We have looked into many tombs of one kind or another: Palestine, Ukraine, Iraq, Afghanistan, the Rohingyas, Myanmar, Syria, Yemen, Ukraine, Mediterranean or English Channel boat crossings, etc. Under Russian Orthodox Patriarch Kirill, 100 million adherents believe Russia’s invasion of Ukraine is sacred and noble. Wherever this occurs around the world, religion tied to political and national ambition always turns adherents away from the Easter hope of new life towards the darkness of human failure. These tombs containing death and decay seem to have the upper hand, but the Resurrection is God's answer to those who think death and violence have the last word. Easter demonstrates God's 'No!' to hatred, exclusion, violence and self-promoting power. It means that peace is stronger than war, justice stronger than injustice, compassion stronger than hatred; forgiveness surpasses resentment, reconciliation surpasses revenge; nonviolence wins out over violence despite the conventional wisdom.

 

Jesus lives! Let us do resurrection by insisting on the things of life, justice and peace. We hear more and more people (women, people of colour, LGBTQ) say, ‘I will not collaborate in my own oppression’. We have resurrection moments in our lives: absorb animosity; refuse to be violent in speech and action; let go of hurts and resentments to begin the process of forgiveness? Speaking of the people he works amongst, Father Boyle says, You stand with the least likely to succeed until success is succeeded by something more valuable: kinship. You stand with the belligerent, the surly, and the badly behaved until bad behaviour is recognised for the language it is: the vocabulary of the deeply wounded and of those whose burdens are more than they can bear. We glimpse resurrection whenever people break through prejudice and fear; attempt reconciliation and make bonds of friendship across cultural divides; when we question institutions, country and church - when they fall short of justice, love and compassion; when we question and challenge racism, inequality or unfair practices in the workplace, war, detention of children, women and men who seek our protection.
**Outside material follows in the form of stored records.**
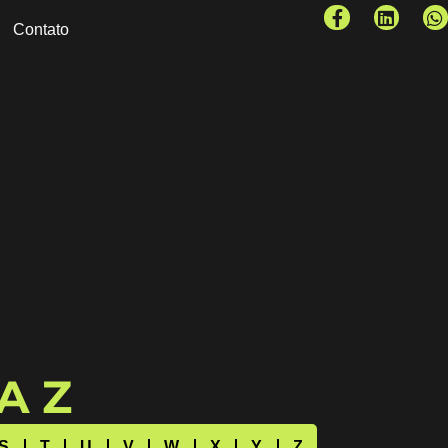
Contato
 A Z
S
T
U
V
W
X
Y
Z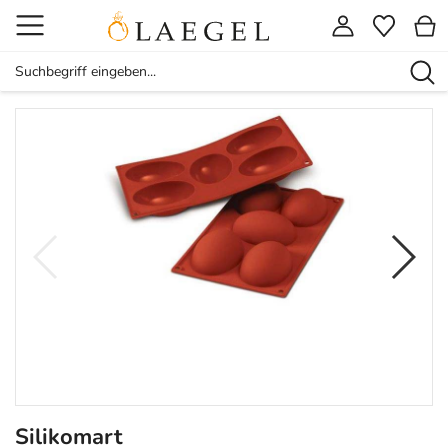
Silikomart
The tomb is not the final solution. This is the 8th day of Creation: a new earth; new relationships; a new and united humanity. God's image is imprinted on us. The power of the Easter message does not lie in words, least of all in dogmas or doctrines, it is immersed in transformed and transforming lives. Christianity grew rapidly in early centuries of the first millennium because it was apparent Christians believed in, and lived, a path that led to a world in stark contrast to the world of brutality and greed, they otherwise experienced. Today, in the West, Christianity is in steep decline. It is as not transparently clear that Christians live by standards of humanity in contrast with the wealth and power ambitions endemic in our society.